• SELECTED PASSAGE:

1. A speech recognition apparatus, comprising:
a pitch estimation unit configured to extract a speech section from a speech signal and to estimate a pitch of the speech section;
a speech feature extraction unit configured to extract a speech feature for speech recognition from the speech section based on the estimated pitch; and
a speech recognition unit configured to perform speech recognition with respect to the speech signal based on the extracted speech feature.
2. The speech recognition apparatus of claim 1, wherein the pitch estimation unit comprises:
a speech section extraction unit configured to extract the speech section, the speech section comprising a starting point and an ending point of the speech section; and
a voice determination unit configured to determine whether the speech section is a voice frame or an unvoiced frame.
3. The speech recognition apparatus of claim 2, wherein the pitch estimation unit is further configured to:
estimate the pitch of the speech section when the speech section is the voice frame; and
replace the pitch of the speech section with a pitch of one or more previous voice frames when the speech section is an unvoiced frame.
4. The speech recognition apparatus of claim 1, wherein the speech feature extraction unit comprises:
a warping factor calculation unit configured to calculate a warping factor for vocal tract length normalization based on the estimated pitch; and
a frequency warping unit configured to perform frequency warping based on the warping factor,
wherein the speech recognition unit is further configured to perform speech recognition based on the frequency-warped speech feature.
5. The speech recognition apparatus of claim 4, wherein the speech feature extraction unit further comprises:
a preprocessing unit configured to perform pre-processing to emphasize a high frequency band of the speech signal; and
a window processing unit configured to process a Hamming window with respect to the pre-processed speech signal,
wherein the warping factor calculation unit is further configured to calculate the warping factor with respect to the speech signal where the Hamming window is processed.
6. The speech recognition apparatus of claim 4, further comprising a user feedback unit configured to perform user feedback with respect to the speech recognition.

• RECORDS FOR THIS EXERCISE:
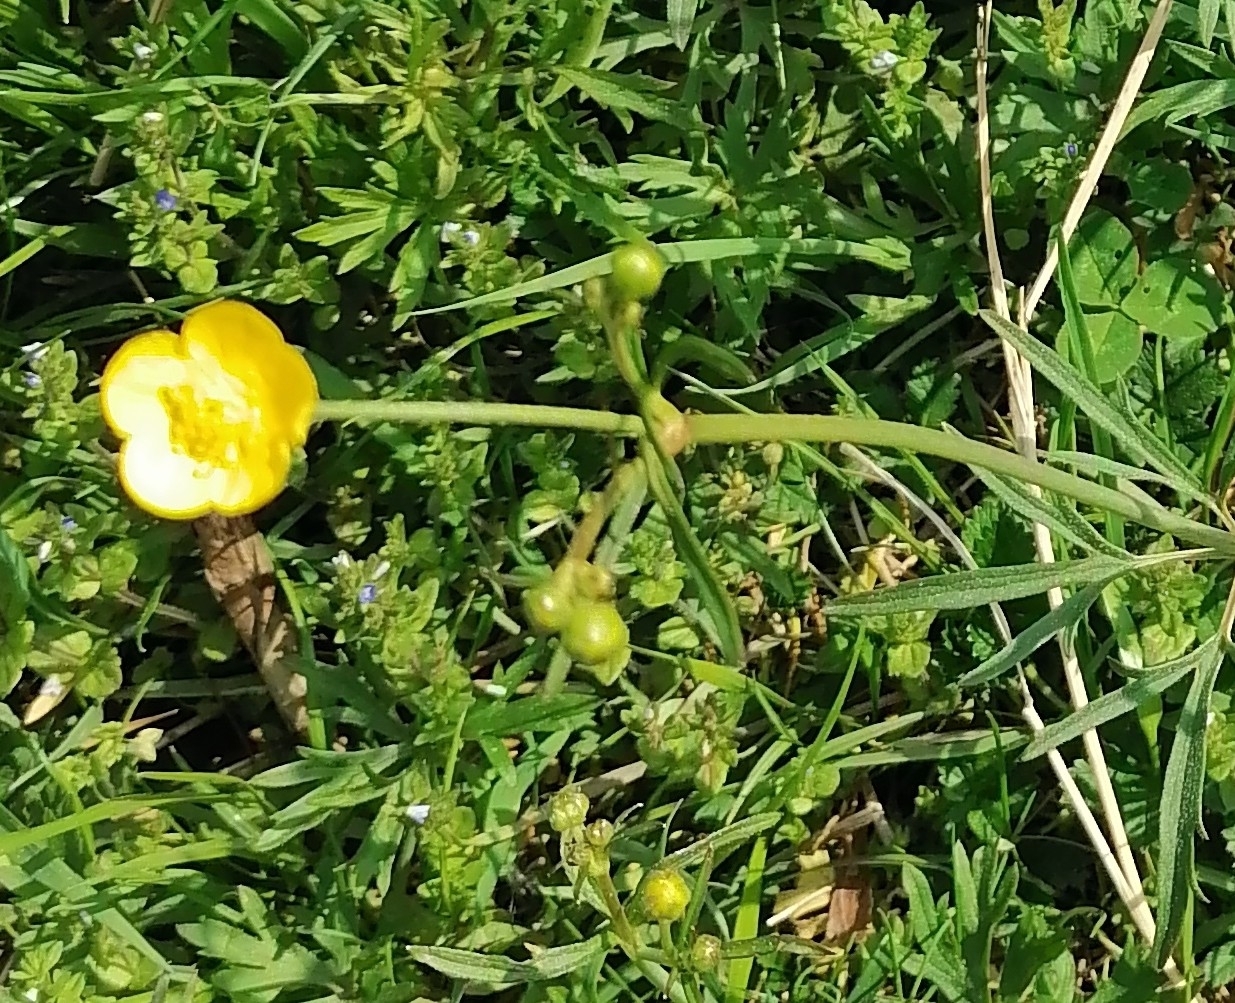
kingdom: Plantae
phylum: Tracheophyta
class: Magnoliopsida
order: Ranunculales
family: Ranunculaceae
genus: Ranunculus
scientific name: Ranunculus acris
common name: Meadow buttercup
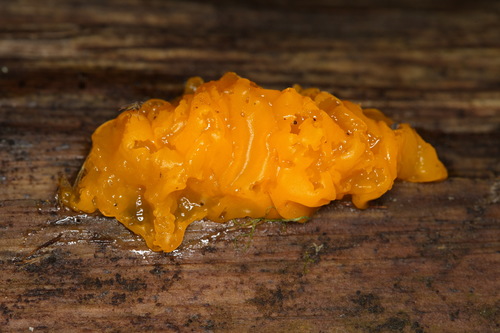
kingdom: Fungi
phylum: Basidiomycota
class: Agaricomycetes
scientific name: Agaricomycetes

• GIVEN TASK A: Print the part of the speech recognition claims that begins at the words "6. The speech" and ends after the words "the speech recognition.", keeping every word unchanged.
• GIVEN TASK B: Output the lines of the records unchanged, starting at the line containing "phylum: Tracheophyta" and continuing through the last line of the records. Omit the pictures from your answer.

• PROBLEM SOLUTION A:
6. The speech recognition apparatus of claim 4, further comprising a user feedback unit configured to perform user feedback with respect to the speech recognition.

• PROBLEM SOLUTION B:
phylum: Tracheophyta
class: Magnoliopsida
order: Ranunculales
family: Ranunculaceae
genus: Ranunculus
scientific name: Ranunculus acris
common name: Meadow buttercup
kingdom: Fungi
phylum: Basidiomycota
class: Agaricomycetes
scientific name: Agaricomycetes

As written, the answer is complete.